His three simple rules for life: “Love your family. Work superhard. Live your passion” (p 2).
His “timeless” messages in the book: “Do what makes you happy. Keep it simple. Do the research. Work hard. Look ahead” (p 12).
Regarding the ceaseless nature of the effort: “No matter how successful you get, you cannot slack off … Stop hustling, and everything you learn here will be useless” (p 13).
Regarding the modeling of learned behavior: “My dad worked his ass off, so much that I really didn’t get to know him until I was fourteen years old.” (p 19) Gary got to know him by … you guessed it, getting into the family business, Shopper’s Discount Liquors. He helped grow the business from $4M to $20M between 1998 and 2001 (p 25).
An example of hard work toward your passion: “You should be reading and absorbing every single resource you can find – books, trade journals, newsletters, websites, as well as taking classes and attending lectures and conferences” (p 49-50).
What life looks like while crushing it: “There will be time for meals, and catching up with your significant other, and playing with the kids, and otherwise you will be in front of your computer until 3:00 A.M. every night … Expect this to be all consuming” (p 89).
The real, true and absolute bottom line on hard work: “Someone with less passion and talent and poorer content can totally beat you if they’re willing to work longer and harder than you are. Hustle is it. Without it, you should just pack up your toys and go home” (p 88).
By his own words, hard work and hustle are not just fundamentally important, then, they’re the difference maker. This explains exactly why more people are not crushing it: “Too many people don’t want to swallow the pill of working every day, every chance they get” (p 88).
I appreciate that while drawing a wonderful, idealized image – making a living (or even getting rich) by living your passion – Vaynerchuk doesn’t sugar coat the requirements in any way. There’s no magic. There’s no silver bullet. Instead, there’s reality and credibility.
Vaynerchuk does provide a nice formula to help you take advantage of inexpensive tools that have only recently become available (the “now” part of the title). While the general outline and rough plan are his, the passion, patience and hustle, though, are all yours. In theory, the hard work doesn’t feel like work if it’s about something you love.

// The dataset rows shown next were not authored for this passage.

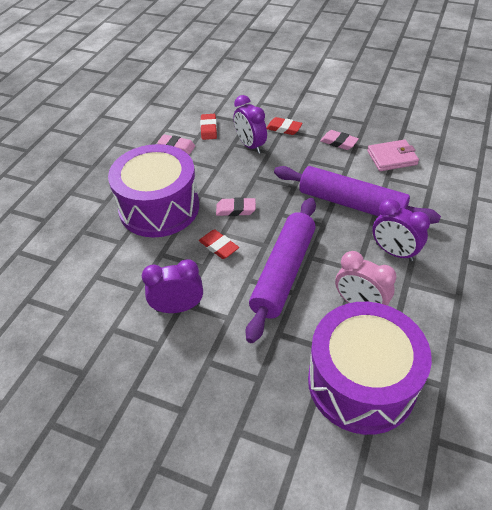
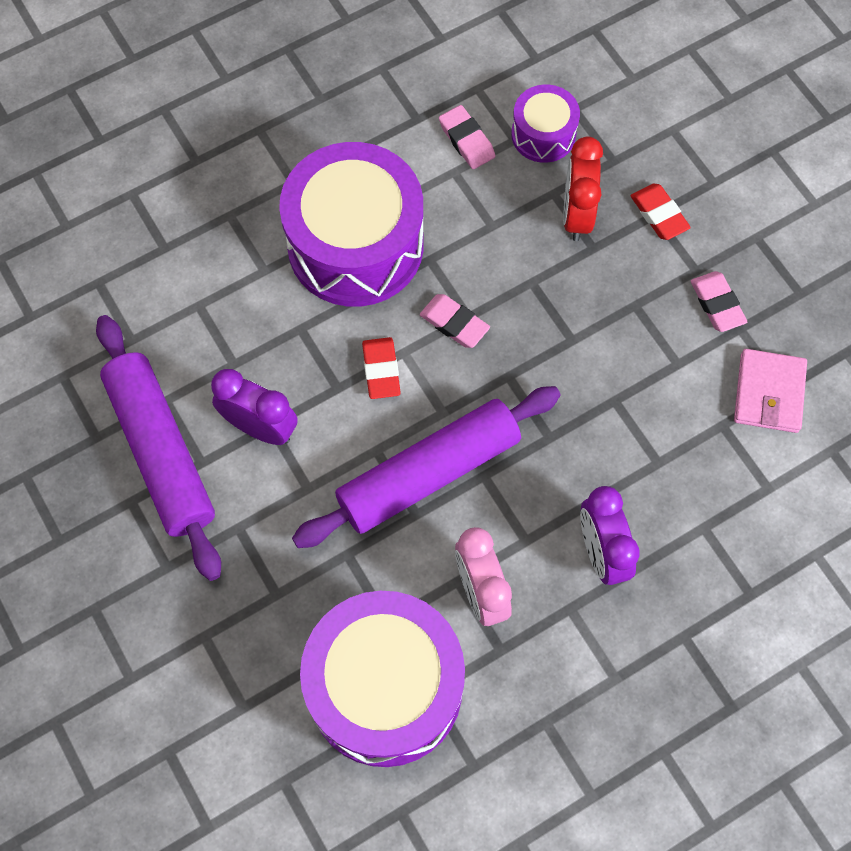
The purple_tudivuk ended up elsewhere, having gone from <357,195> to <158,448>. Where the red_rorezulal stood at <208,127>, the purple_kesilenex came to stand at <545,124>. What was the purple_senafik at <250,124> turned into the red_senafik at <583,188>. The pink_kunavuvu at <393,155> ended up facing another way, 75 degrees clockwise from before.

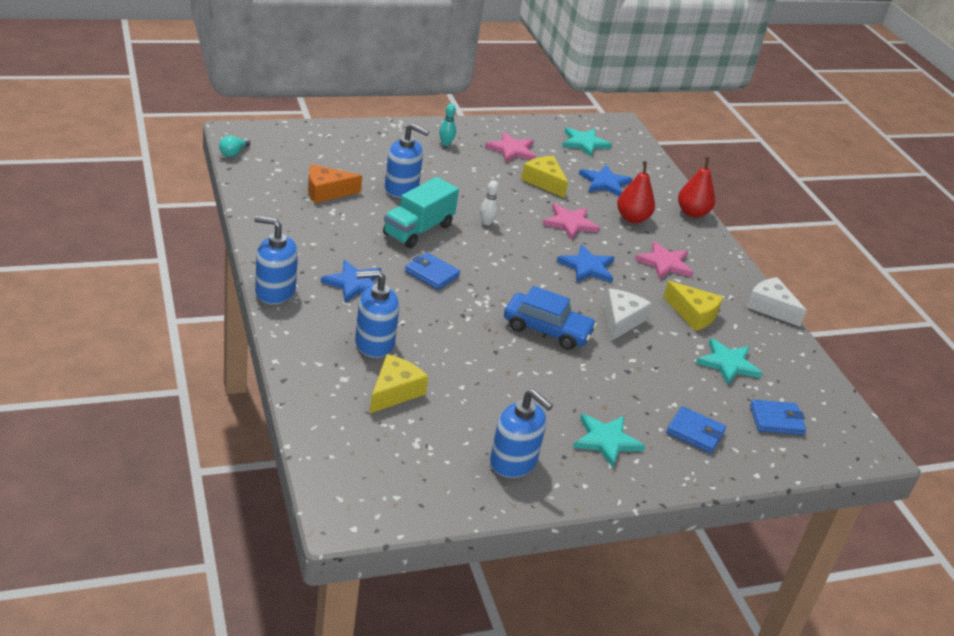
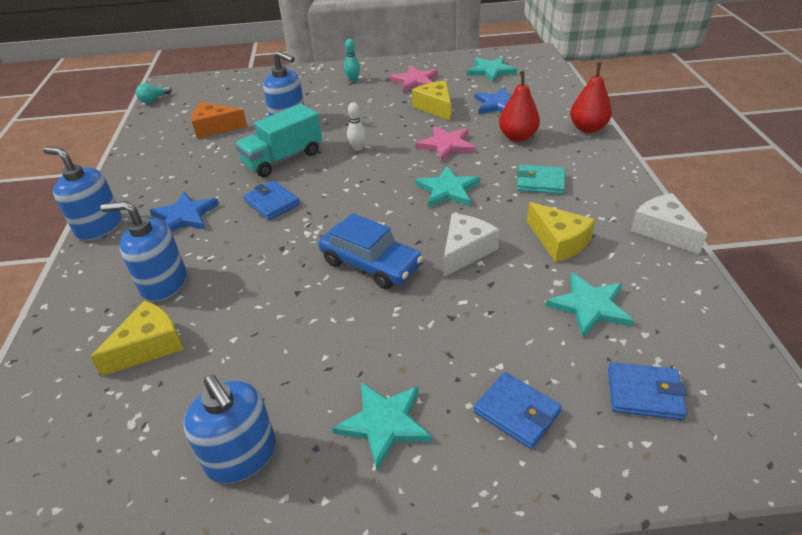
Where the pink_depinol stood at <664,260>, the turquoise_kunavuvu came to stand at <541,179>. What was the blue_depinol at <586,264> turned into the turquoise_depinol at <447,186>.

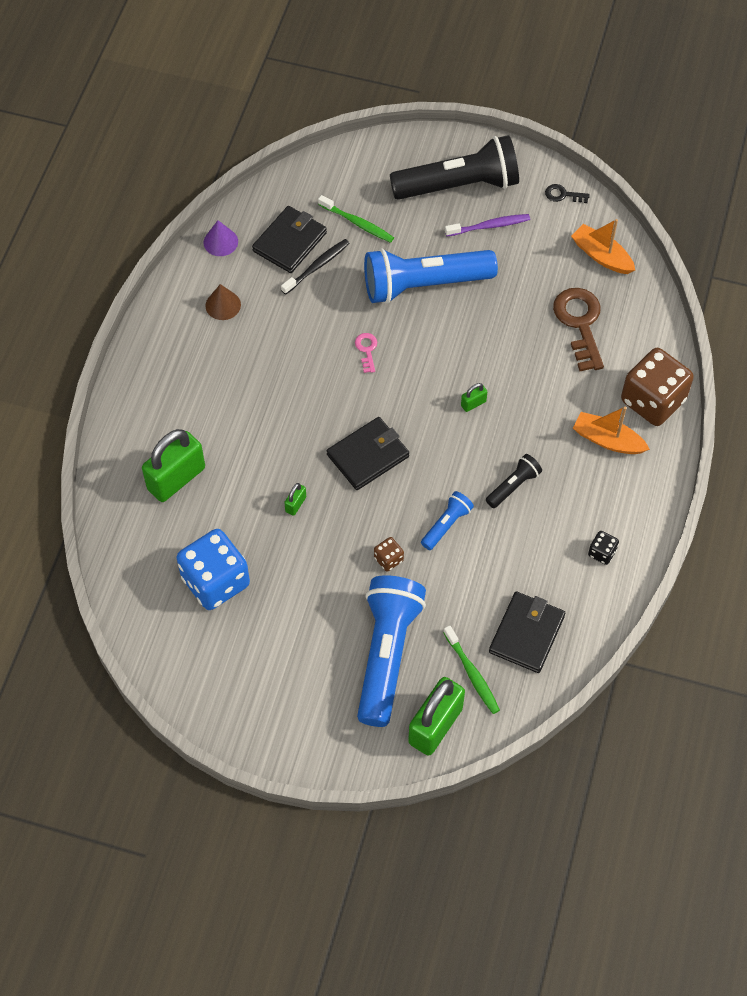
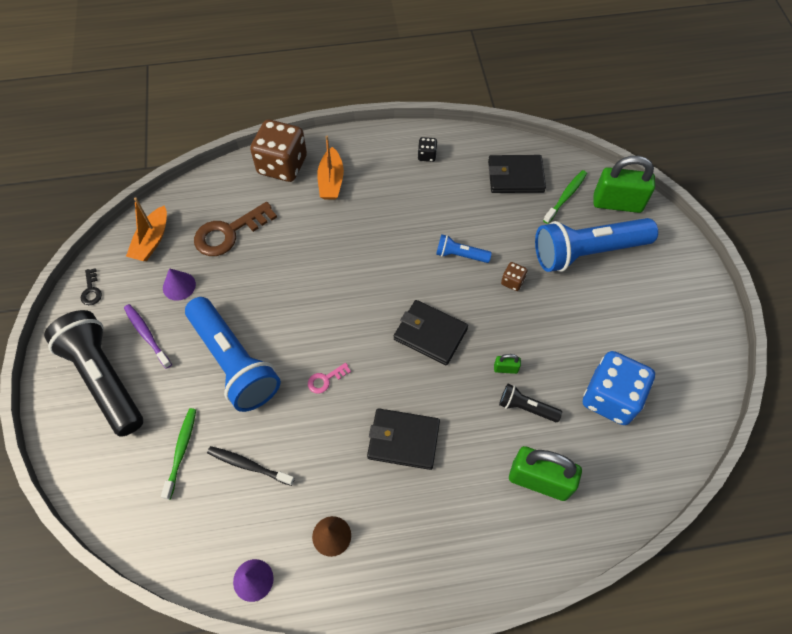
The second view lost the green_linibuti at <474,397>. The second view gained the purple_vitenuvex at <179,284>. The black_kunavuvu ended up elsewhere, having gone from <289,239> to <403,439>. The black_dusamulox ended up elsewhere, having gone from <514,481> to <530,403>.

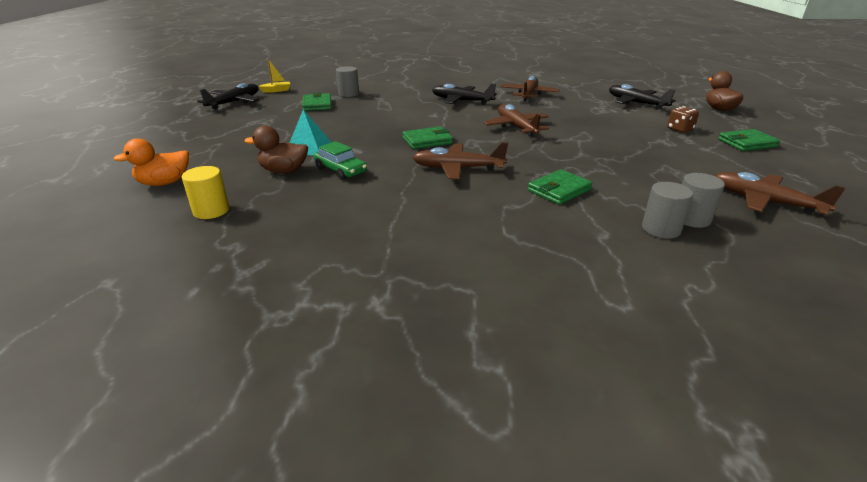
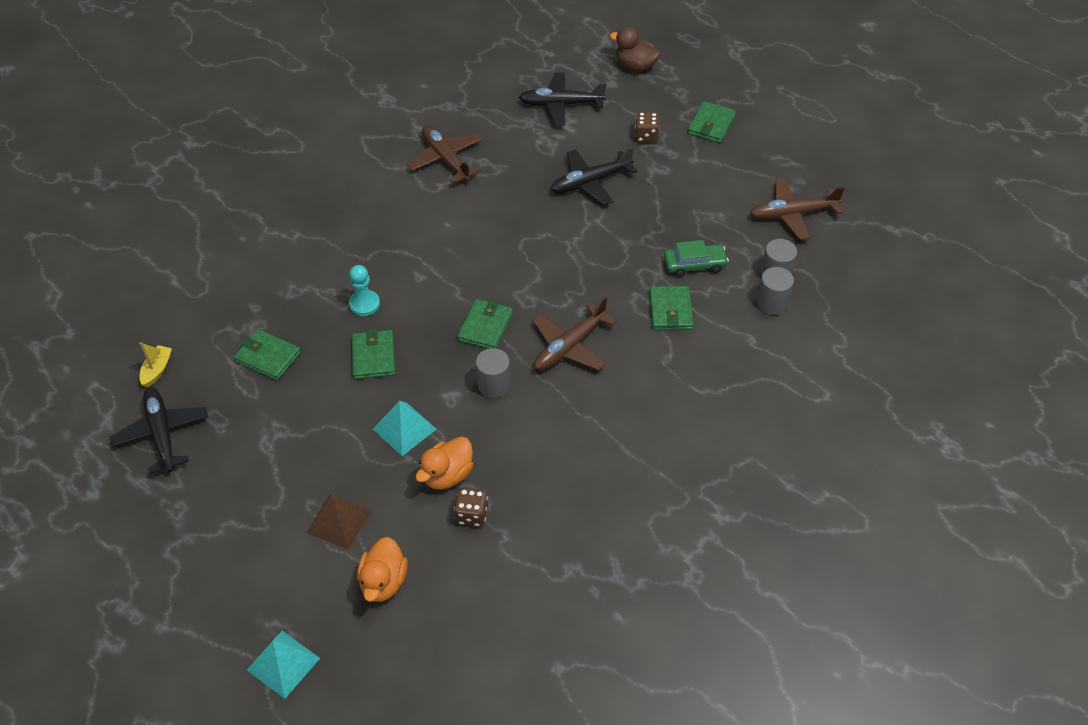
The second view lost the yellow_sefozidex at <205,192>. The second view lost the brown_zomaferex at <516,120>. The second view gained the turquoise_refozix at <283,665>. The second view gained the brown_refozix at <339,522>. The second view gained the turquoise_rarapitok at <364,290>. The second view gained the green_kunavuvu at <373,354>. The second view gained the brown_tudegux at <471,507>. The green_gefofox ended up elsewhere, having gone from <340,160> to <696,258>. The grey_sefozidex ended up elsewhere, having gone from <347,81> to <493,373>. The black_zomaferex ended up elsewhere, having gone from <464,94> to <593,176>. What was the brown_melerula at <276,149> turned into the orange_melerula at <444,463>.

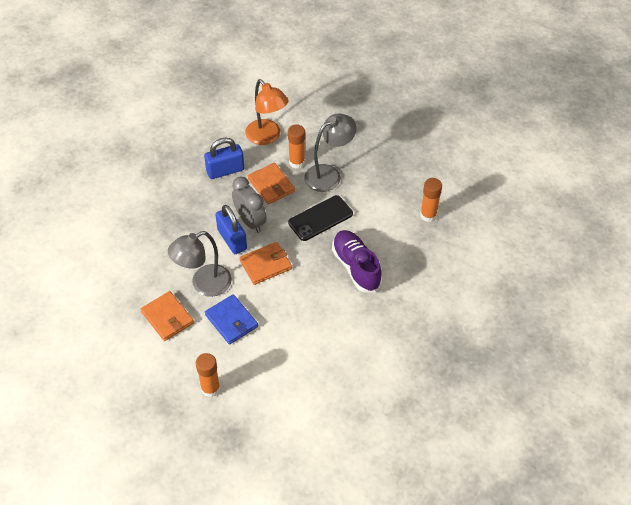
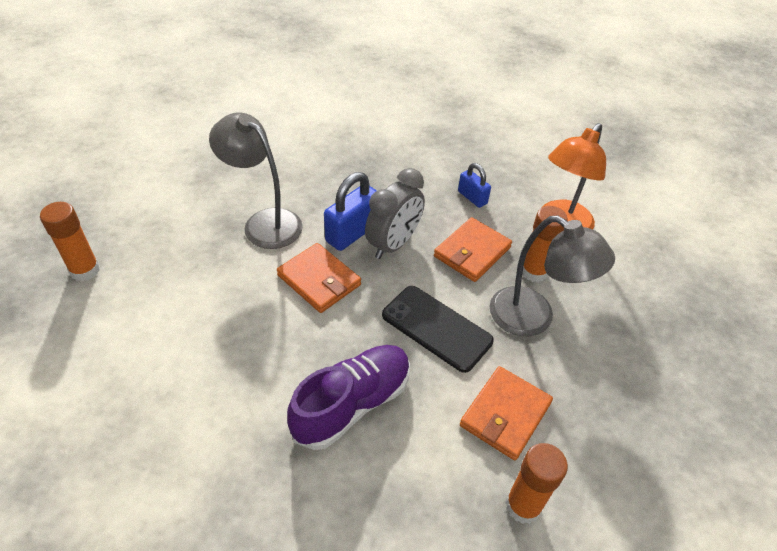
The second view lost the blue_kunavuvu at <231,319>. The orange_kunavuvu ended up elsewhere, having gone from <167,316> to <506,413>. The size of the blue_linibuti at <224,158> changed by a factor of 0.60.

Interestingly, Vaynerchuk’s true passion isn’t wine. It’s business development. This means that he’ll be even more interesting to read, hear, and watch in the coming years.
A note about Sam Taggart: he’s got a sporadic series of these portraits at his website – samtaggart.com. I don’t know Sam; I found his site through a Google search. This was – by far – the coolest image of Vaynerchuk on the internet. I thought it was a nice inclusion because a) it’s a great image and b) it’s obviously born of personal passion. Coincidentally, he’s a project manager for VaynerMedia. Again, check him out.